Wednesday, February 18, 2009

Irony

    The word “irony” has a different meaning from how it is usually used.  Usually, when we say something is ironic, we mean that it holds an amusing coincidence.  The actual definition is something closer to “using a word for it’s non-literal meaning.”

   The fact that we often us a non-literal meaning for the word irony is ironic as well.  Not in the literal sense, though; it’s ironically ironic.

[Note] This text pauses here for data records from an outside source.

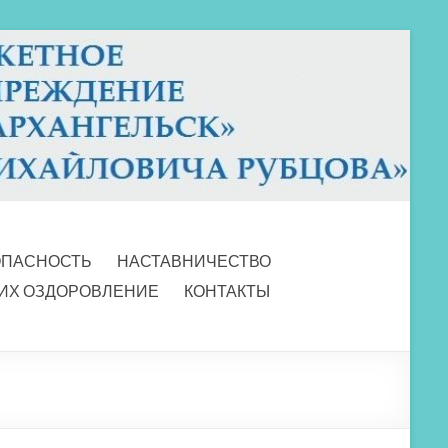
ОПАСНОСТЬ
НАСТАВНИЧЕСТВО
 ИХ ОЗДОРОВЛЕНИЕ
КОНТАКТЫ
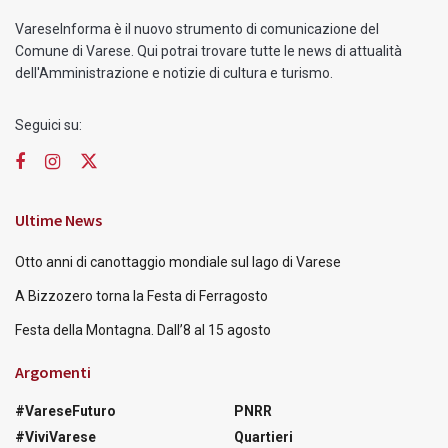
VareseInforma è il nuovo strumento di comunicazione del
Comune di Varese. Qui potrai trovare tutte le news di attualità
dell'Amministrazione e notizie di cultura e turismo.
Seguici su:
Ultime News
Otto anni di canottaggio mondiale sul lago di Varese
A Bizzozero torna la Festa di Ferragosto
Festa della Montagna. Dall’8 al 15 agosto
Argomenti
#VareseFuturo
PNRR
#ViviVarese
Quartieri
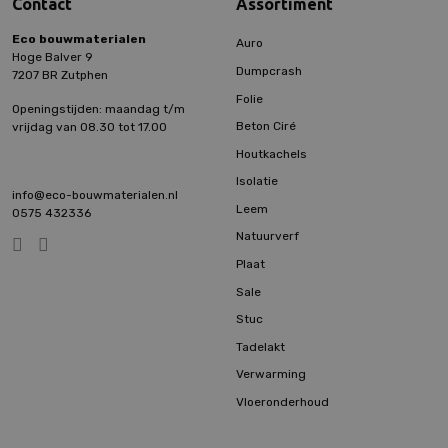
Contact
Assortiment
Eco bouwmaterialen
Auro
Hoge Balver 9
Dumpcrash
7207 BR Zutphen
Folie
Openingstijden: maandag t/m
Beton Ciré
vrijdag van 08.30 tot 17.00
Houtkachels
Isolatie
info@eco-bouwmaterialen.nl
Leem
0575 432336
Natuurverf
Plaat
Sale
Stuc
Tadelakt
Verwarming
Vloeronderhoud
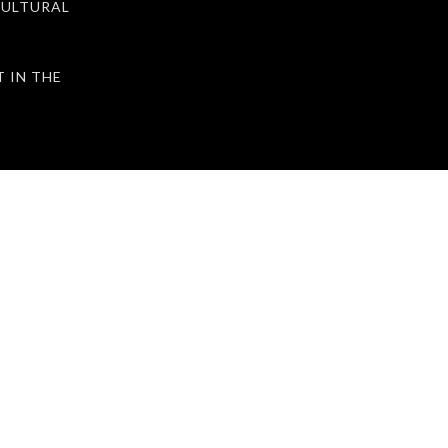
ULTURAL
IN THE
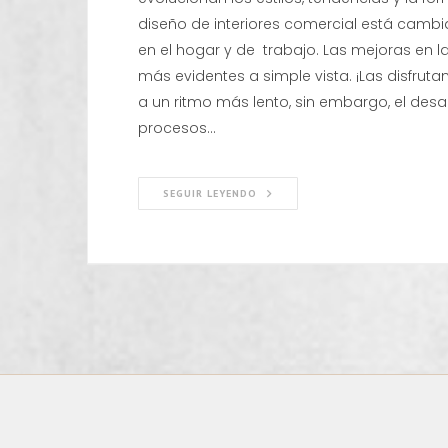
diseño de interiores comercial está camb
en el hogar y de trabajo. Las mejoras en
más evidentes a simple vista. ¡Las disfrut
a un ritmo más lento, sin embargo, el des
procesos…
SEGUIR LEYENDO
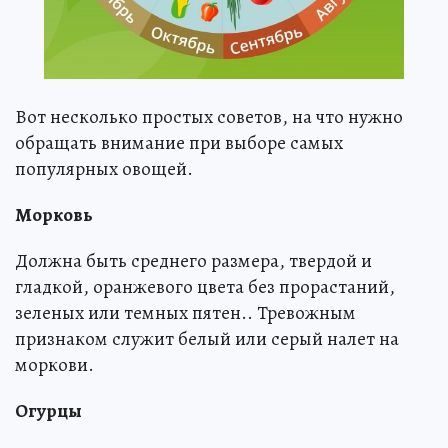
Вот несколько простых советов, на что нужно
обращать внимание при выборе самых
популярных овощей.
Морковь
Должна быть среднего размера, твердой и
гладкой, оранжевого цвета без прорастаний,
зеленых или темных пятен.. Тревожным
признаком служит белый или серый налет на
моркови.
Огурцы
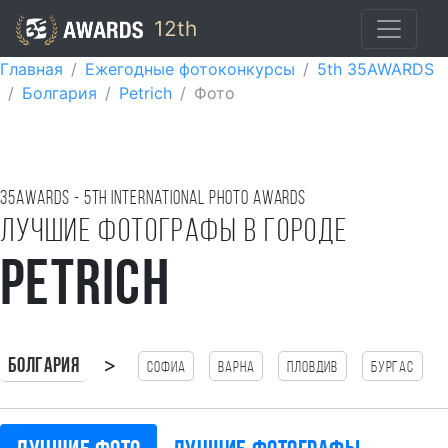
12th
Главная
Ежегодные фотоконкурсы
5th 35AWARDS
Болгария
Petrich
Фото
35AWARDS - 5TH international photo awards
Лучшие фотографы в городе
Petrich
>
Болгария
Софиа
Варна
Пловдив
Бургас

Wednesday, February 11, 2009

On feminism (and masculinism).

     Feminism is an interesting word.  It means many different things to many different people.  To some, feminism is almost synonymous with the legalization of abortion.  Others may consider those values completely incompatible.  I've heard feminism often described as "the radical idea that women are people," an idea that's hardly been radical in my lifetime.  If I were to provide a definition for how I see it, it would be that feminism is the desire to remove from our society the cultural and legal inequalities between men and women which negatively effect women.  Certainly, there will always be argument over what these inequalities are and how best to get rid of them, but I believe at the core are the things I stated above.

feminism1


     I used to think that feminism accounted for any desire to remove inequalities between men and women.  I would rail against many discrepancies between how males and females were treated, and I wondered why other self-described feminists didn't rally behind me.  Mostly, it's because I would rally behind ideas that would benefit men, but not so much women.  Feminism doesn't take into account the needs and problems faced by men.  It's not because of some inherent sexism within feminism; it's just not what it was made for.  That was my misunderstanding of feminism.
     On the other end, you have ideologies which want to make the world a better place for women, but to do so by creating inequalities (or at least strengthening existing ones) rather than destroying them.  People in this camp will usually wave the banner of feminism, or "radical feminism."  Of course, any ideology that supports any kind of inequality between men and women isn't really feminism (as per my definition).  Because it so often self-describes as "feminist," however, I like to call it faux-minism1.  I've run across a lot of this mindset on the internet, mostly because I'm an internet masochist and like reading sites catered towards people I disagree with.
    One such site is a little chestnut called "I blame the patriarchy"; a nice little blog and accompanying message-board.  This place is a goldmine for off-the-wall, no-holds-barred misandry, and it will probably serve as my whipping boy for some future blog entries, but I digress.  Faux-minist writings that I've seen seem to avoid the idea that they're creating inequalities with sort of a "blank check" attitude towards them.  That is to say that: they see the inequalities and discrimination against women as being so great that they could not be overcome in the foreseeable future, and that anything that makes things better for women, at the expense of men, could never shift the balance enough to set things so that they favour women overall, but would rather only move society closer to the (distant) middle-line of equality.  I'm kind of half-making this up; I've never heard it actually described to me like that.  It's more of a general impression I get from reading a ton of blog posts.  I don't believe that society is really that stacked in men's favour (which is a post for another day), but even if it were; counteracting inequalities with more inequalities doesn't "balance things out."  It's clumsy and inaccurate and just creates a more complex web of separate roles.
      Most Men’s Rights blogs I've read suffer from the same problem, but with reversed genders.  They seem to have an unhealthy interest with restoring traditional gender roles and the nuclear family, thus restoring previously weakened inequalities.  Given the fact that the modern men's rights/masculinism movement was basically created to be a mirror movement of feminism, it seems logical that qualifications for what counts as masculinism is the mirror of what counts as feminism: any idea that seeks to remove inequalities which negatively effect men.   
     There's a middle ground, as set of changes we could make in society that's both masculinist and feminist, that removes inequalities and benefits both men and women.  Removing violence and similar tough-guy ideals from society's idea of what it is to be a man is one example of this. 
     Even with the presence of common ground, though, there seems to be a weird kind of animosity between many feminists and masculinists, as though they were each other's enemy.  I don't know why, though.  Both camps have similar goals of ending sex-based discrimination; each one is just better at seeing and attacking different kinds of discrimination.  After all, the most visible kind of discrimination for anyone is the kind against a group that person belongs to. 
    If feminists are trying to remove some kind of inequality, it is not the goal of masculinism to stop them; or visa versa.  Eventually, if both parties keep removing inequalities against themselves, the barriers between men and women might not be so present.

feminism2

 

1 Why does the French word for “fake” make such better portmanteaus than the English one?